Esta función de la literatura –desestabilizar, incomodar, generar pensamiento– no calza bien con una mirada moralista. Elvira Lindo lo dijo en una ocasión, Otero coincide: «Yo creo mucho en la capacidad de la ficción para empalabrar la experiencia, que es confusa, caótica, injusta… pero también brillante y preciosa». La ficción no organiza el mundo, pero lo hace visible. No enseña lecciones cerradas, sino que abre preguntas, y por eso incomoda tanto; no ofrece una moral de fábula, sino una ética de la complejidad.
¿Deben leerse los cuentos de Dahl en las aulas?
¿Se deberían leer sus cuentos en las aulas? Otero responde con humor: «Yo sería pésimo eligiendo lecturas escolares. Pero sus cuentos son brillantes, eso seguro». La literatura infantil siempre ha sido cambiante: ‘Caperucita Roja’ ha tenido múltiples versiones (desde el horror sexual de Perrault hasta la dulzura de Disney), pero eso ocurría en el territorio anónimo del cuento popular. Cambiar a Dahl no es lo mismo: «Puedes publicar una versión del Superzorro donde el zorro sea vegano o Guardia Civil. Pero no sería de Dahl», dice Otero, y vuelve a destacar a Elvira Lindo, la otra prologuista de ‘Cuentos Completos’ como ejemplo contemporáneo: «’Manolito Gafotas’ fue clave en cuestiones de clase y diferencia. No porque se lo propusiera, sino porque lo consiguió». La diferencia está, en todo caso, en que Lindo escribe desde un presente plural.

*Material proporcionado*
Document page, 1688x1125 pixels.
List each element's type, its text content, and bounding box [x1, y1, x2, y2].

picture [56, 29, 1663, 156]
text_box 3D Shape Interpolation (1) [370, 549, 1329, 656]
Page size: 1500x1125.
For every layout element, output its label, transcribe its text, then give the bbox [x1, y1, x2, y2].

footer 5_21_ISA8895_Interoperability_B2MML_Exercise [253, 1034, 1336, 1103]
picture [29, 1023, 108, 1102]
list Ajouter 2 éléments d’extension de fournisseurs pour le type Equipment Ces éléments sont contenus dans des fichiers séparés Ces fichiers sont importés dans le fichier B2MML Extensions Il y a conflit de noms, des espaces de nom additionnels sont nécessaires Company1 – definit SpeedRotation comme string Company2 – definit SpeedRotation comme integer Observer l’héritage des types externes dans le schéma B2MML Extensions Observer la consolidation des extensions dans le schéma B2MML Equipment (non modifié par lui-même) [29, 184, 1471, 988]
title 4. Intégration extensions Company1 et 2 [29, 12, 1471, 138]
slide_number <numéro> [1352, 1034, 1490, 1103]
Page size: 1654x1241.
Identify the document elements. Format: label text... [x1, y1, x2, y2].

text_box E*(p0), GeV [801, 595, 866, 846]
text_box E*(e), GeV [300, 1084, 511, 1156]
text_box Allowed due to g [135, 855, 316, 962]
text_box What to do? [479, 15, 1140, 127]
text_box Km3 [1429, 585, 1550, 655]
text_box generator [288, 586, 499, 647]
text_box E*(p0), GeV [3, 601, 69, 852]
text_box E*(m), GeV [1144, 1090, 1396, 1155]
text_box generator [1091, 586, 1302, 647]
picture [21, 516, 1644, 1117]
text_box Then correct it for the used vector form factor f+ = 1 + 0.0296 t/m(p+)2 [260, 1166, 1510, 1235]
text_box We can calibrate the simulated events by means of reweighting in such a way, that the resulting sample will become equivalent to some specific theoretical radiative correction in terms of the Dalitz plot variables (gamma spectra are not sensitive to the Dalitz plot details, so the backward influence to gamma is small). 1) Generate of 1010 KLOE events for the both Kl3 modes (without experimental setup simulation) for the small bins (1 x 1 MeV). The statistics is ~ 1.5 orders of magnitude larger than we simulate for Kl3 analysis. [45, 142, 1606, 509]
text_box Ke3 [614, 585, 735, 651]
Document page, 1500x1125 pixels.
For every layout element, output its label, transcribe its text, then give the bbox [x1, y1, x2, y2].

*Tareas del ejercicio*
a - En el artículo sobre los cuentos de Dahl, ¿con qué adjetivos describe Otero la experiencia en su cita sobre la capacidad de la ficción?
b - Según el artículo sobre los cuentos de Dahl, ¿por qué cambiar a Dahl no es lo mismo que las múltiples versiones de 'Caperucita Roja'? Responde en una a tres oraciones.
c - Continúa el artículo sobre los cuentos de Dahl a partir de su última frase.

*Respuestas*
a - Confusa, caótica, injusta, brillante y preciosa.

b - Las versiones de 'Caperucita Roja' surgieron en el territorio anónimo del cuento popular. En cambio, una versión alterada de un cuento de Dahl, como un Superzorro vegano o Guardia Civil, ya no sería de Dahl.

c -
Dahl sigue siendo incómodo porque su escritura tiene una lucidez cruel y un lenguaje que, como dice Otero, «no solo describe el sufrimiento, lo hace palpable». El debate también se sitúa en el cruce entre la pedagogía crítica, la ética editorial y la teoría literaria. A través del prisma de autores como Paulo Freire o bell hooks, entendemos que educar es enseñar al alumno a enfrentar el conflicto con conciencia. Como señala Perry Nodelman, la literatura para niños, paradójicamente, es muchas veces el «lugar donde el mundo adulto proyecta sus propias ansiedades» más que el interés genuino de formar lectores críticos.
No se trata de canonizar al autor ni de negar sus posibles excesos. Se trata de preservar, en su estilo y en su tono, una forma de verdad literaria que no puede ser reemplazada por la moral del momento. La obra de Dahl incomoda, y en ello reside precisamente su capacidad de resonar. Como toda buena literatura, no ofrece respuestas, sino preguntas difíciles. Y eso, para la infancia y para el mundo que la educa, sigue siendo fundamental. Si algo deja claro la lectura de Dahl es que los niños no necesitan que les escondan la dureza del mundo, sino que se la cuenten con inteligencia y honestidad. Leerle sin filtros, lejos de ser un acto de provocación, es de confianza: en la capacidad de los niños para entender, imaginar, y sobre todo, sentir.